Hasta el año 95 mi padre era tornero. Tenía un pequeño taller (negocio heredado de mi abuelo) en el que hacía trabajos de madera como tantos otros talleres de Aldaia y la comarca. Hacía trabajos de todo tipo, desde piezas de lámparas a piezas para artículos de pesca e incluso banderillas para los típicos artículos para turistas (no sé si se siguen vendiendo). Básicamente tenía un torno copiador y diversas máquinas típicas de cualquier taller de madera, sierras, lijadoras, cepillos mecánicos, etc. etc. Yo pasé muchos veranos trabajando allí y en el taller de pintura de madera que tenía mi madre. Aunque empezaron juntos, mi madre pronto tuvo que mudarse a su propia fábrica debido a la cantidad de faena, de hecho el negocio de mi madre llegó a emplear a más de 20 personas mientras que el pequeño taller de mi padre nunca tuvo más de 2 o tres empleados.
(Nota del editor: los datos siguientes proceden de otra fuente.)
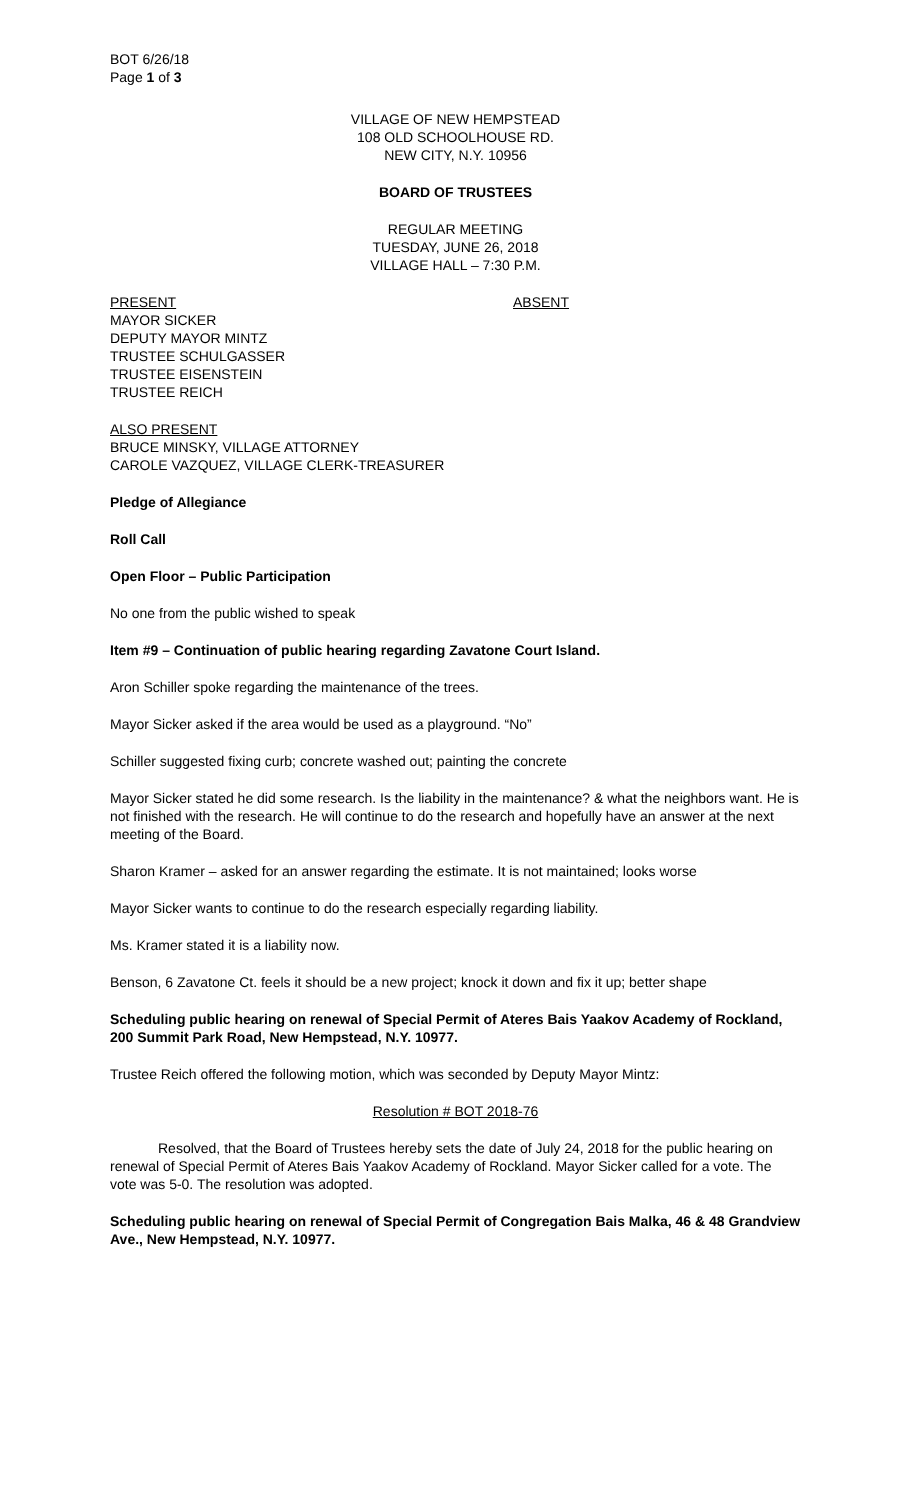BOT 6/26/18
Page 1 of 3
VILLAGE OF NEW HEMPSTEAD
108 OLD SCHOOLHOUSE RD.
NEW CITY, N.Y. 10956
BOARD OF TRUSTEES
REGULAR MEETING
TUESDAY, JUNE 26, 2018
VILLAGE HALL – 7:30 P.M.
PRESENT ABSENT
MAYOR SICKER
DEPUTY MAYOR MINTZ
TRUSTEE SCHULGASSER
TRUSTEE EISENSTEIN
TRUSTEE REICH
ALSO PRESENT
BRUCE MINSKY, VILLAGE ATTORNEY
CAROLE VAZQUEZ, VILLAGE CLERK-TREASURER
Pledge of Allegiance
Roll Call
Open Floor – Public Participation
No one from the public wished to speak
Item #9 – Continuation of public hearing regarding Zavatone Court Island.
Aron Schiller spoke regarding the maintenance of the trees.
Mayor Sicker asked if the area would be used as a playground. “No”
Schiller suggested fixing curb; concrete washed out; painting the concrete
Mayor Sicker stated he did some research. Is the liability in the maintenance? & what the neighbors want. He is not finished with the research. He will continue to do the research and hopefully have an answer at the next meeting of the Board.
Sharon Kramer – asked for an answer regarding the estimate. It is not maintained; looks worse
Mayor Sicker wants to continue to do the research especially regarding liability.
Ms. Kramer stated it is a liability now.
Benson, 6 Zavatone Ct. feels it should be a new project; knock it down and fix it up; better shape
Scheduling public hearing on renewal of Special Permit of Ateres Bais Yaakov Academy of Rockland, 200 Summit Park Road, New Hempstead, N.Y. 10977.
Trustee Reich offered the following motion, which was seconded by Deputy Mayor Mintz:
Resolution # BOT 2018-76
Resolved, that the Board of Trustees hereby sets the date of July 24, 2018 for the public hearing on renewal of Special Permit of Ateres Bais Yaakov Academy of Rockland. Mayor Sicker called for a vote. The vote was 5-0. The resolution was adopted.
Scheduling public hearing on renewal of Special Permit of Congregation Bais Malka, 46 & 48 Grandview Ave., New Hempstead, N.Y. 10977.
El caso es que al leer el texto anterior, no he podido evitar recordar cómo mi padre (como tantos otros) se relacionaba con su oficio. Me refiero por ejemplo al horario, el no tenía un horario fijo sino que en función del trabajo hacía sus 10, 12 o 14 horas diarias empezando a veces a las 6 de la mañana y otras a las 9. Si venía algún amigo a verle y le venía bien, simplemente cerraba la puerta del taller y se iba al bar a tomar una cerveza, si no le venía bien seguía trabajando esperando pacientemente que el susodicho se diera por enterado y se marchara. Sólo  el almuerzo era puntual porque se juntaba con otros compañeros (otros torneros, el cristalero, etc.).

Aquellos almuerzos era de lo más divertido de trabajar con mi padre en comparación con el trabajo en la fábrica de mi madre, donde incluso el almuerzo se marcaba por la típica sirena. Se podría decir que el negocio de mi madre era una fábrica de libro, como le hubiera gustado a Weber.

La tornería, a su manera, había espacio para el I+D, pensando en cómo mejorar la fabricación de algún trabajo, viendo alguna máquina nueva que podría ser interesante, o simplemente jugando con la madera.

Por desgracia, los noventa fueron duros para el sector en general y como muchos otros pequeños talleres, tuvimos que cerrar la tornería y pasar del sector secundario al terciario montando un bar, pero eso ya es otra historia.

En fin, creo que simplemente recuerdo con cariño aquellos días porque eran veranos muy divertidos y no puedo evitar sentir un escalofrío cada vez que huelo serrín.